This book’s reputation precedes it. I had heard all about it and how very popular it was (there was a significant waiting list and both branches of my local library), as well as the controversy it helped fuel with William Bennett. I must admit that I was somewhat suspicious at the marketing: the insistence that Levitt is a “rogue” economist (re: the subtitle), and a similar theme throughout the introduction, namely that Levitt may be young (relative to his profession), but golly, he sure is smart. And unorthodox!
In short, Levitt’s publishers were doing their damnedest to make the book appear subversive and controversial. I am loathe to believe marketing hype, but given that a chapter is devoted to the effects of legalized abortion on crime rate, I expected the book to be at least somewhat inflammatory.
Mostly, it’s not. At least in the sense that doesn’t make any other assertions that are as, erm, dramatic as the aforementioned; however, the book is dedicated to deconstructing certain myths about crime and parenting, as well as explaining just how to make those assertions based on data and regression charts.

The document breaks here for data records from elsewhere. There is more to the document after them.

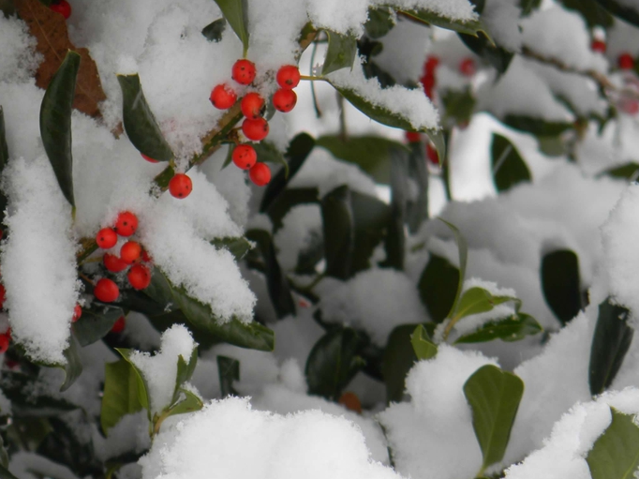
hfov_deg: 4.2
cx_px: 160
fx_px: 8618
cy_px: 239
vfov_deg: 3.2
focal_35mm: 467
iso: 80
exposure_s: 1/81.4
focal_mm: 75
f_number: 5.4
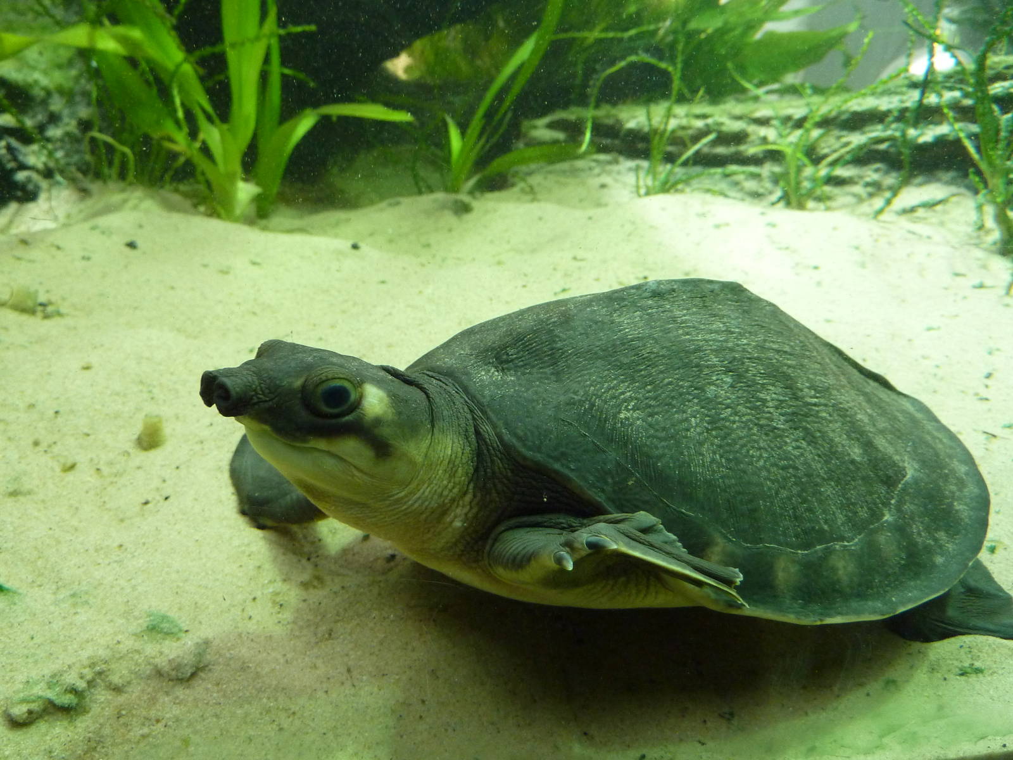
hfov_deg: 61.7
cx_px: 506
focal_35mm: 29
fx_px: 849
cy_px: 380
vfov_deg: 48.2
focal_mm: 4.7
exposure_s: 1/30
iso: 320
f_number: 3.4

Levitt’s prose reminds me a lot of Brian Greene’s (and his appearance reminds me of Bob Saget) in that he’s tackling esotery with language that’s almost condescendingly simple: he feels the need to reiterate in simpler terms things that his readers should already know or remember from earlier in the book.

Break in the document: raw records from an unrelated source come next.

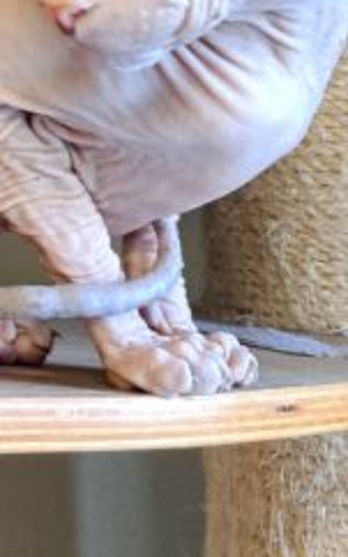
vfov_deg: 23.5
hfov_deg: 13.3
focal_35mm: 84
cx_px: -350
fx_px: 1276
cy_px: -14
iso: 320
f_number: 1.8
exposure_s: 1/33
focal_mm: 5.23
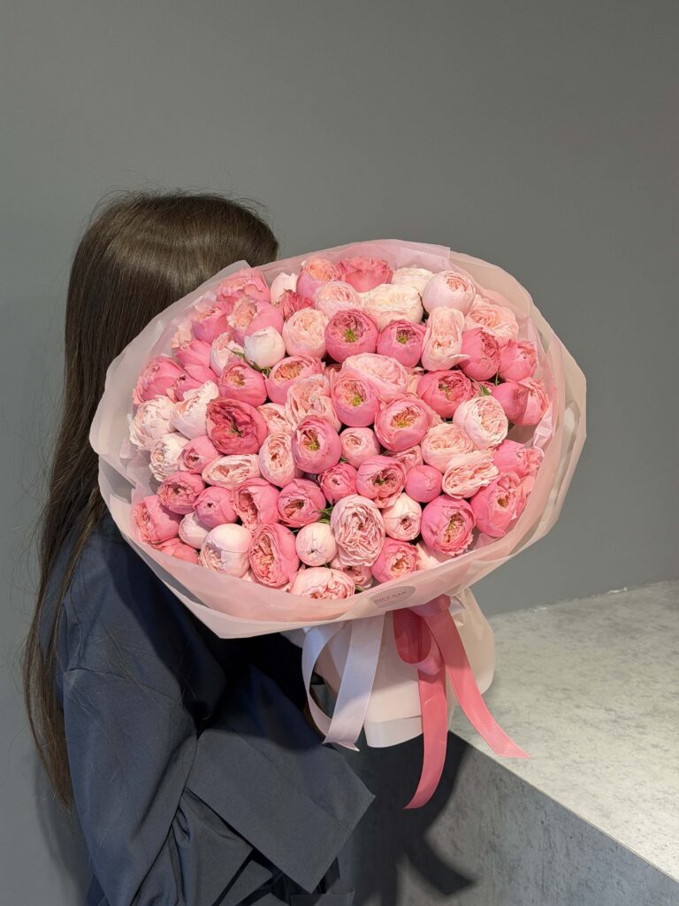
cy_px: 453
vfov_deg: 39.7
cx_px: 340
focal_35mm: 48
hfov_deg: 30.3
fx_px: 1255
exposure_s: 1/100
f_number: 1.78
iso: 80
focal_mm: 6.76
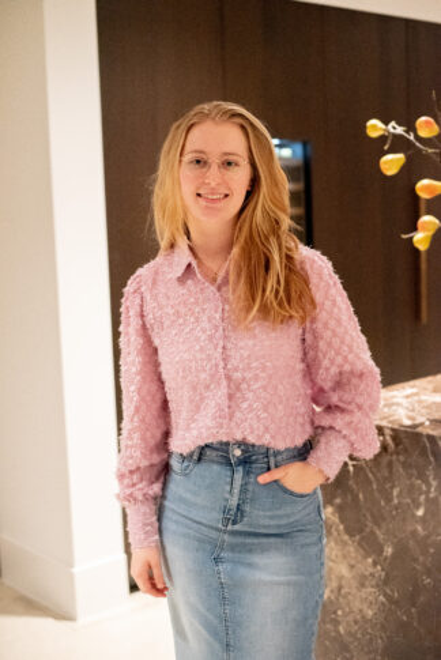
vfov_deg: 39.6
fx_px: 917
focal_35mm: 50
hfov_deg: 27.0
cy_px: 330
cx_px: 220
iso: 8000
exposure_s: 1/500
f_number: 2.5
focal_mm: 50
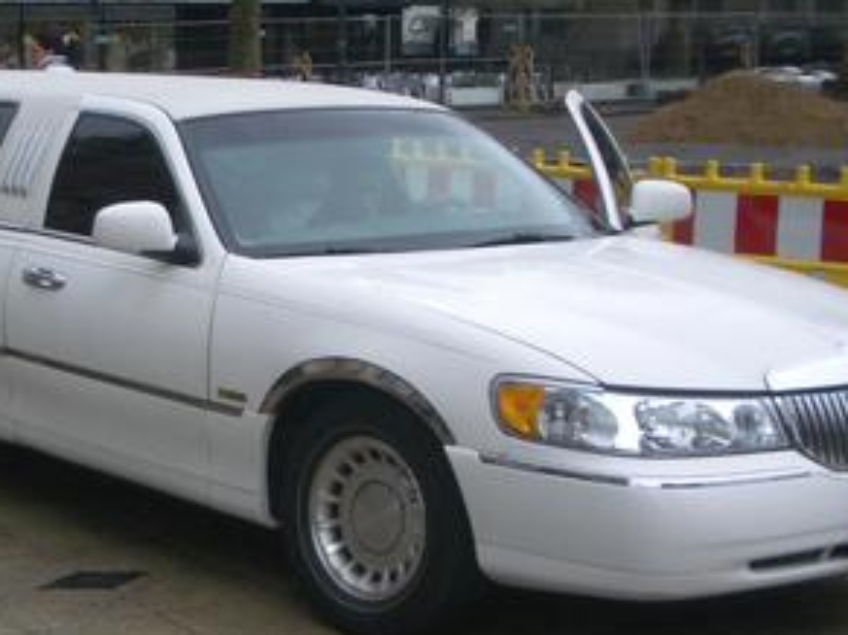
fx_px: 1886
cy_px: 370
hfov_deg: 24.8
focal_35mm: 77
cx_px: 125
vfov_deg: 19.1
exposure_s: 1/320
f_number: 2.6
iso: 50
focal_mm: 5.8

That being said, I found the book interesting, if not entirely convincing. Here’s Levitt’s basic argumentative tactic.
- State convention wisdom
- Cite (often single) study
- Reject conventional wisdom and solidly propose its opposite
Now, I’m no economist, but that seems awfully impulsive to me.
Still, as fodder for further exploration and argument, Freakonomics delivers on its promise: namely, it explores the hidden side of things. Recommended.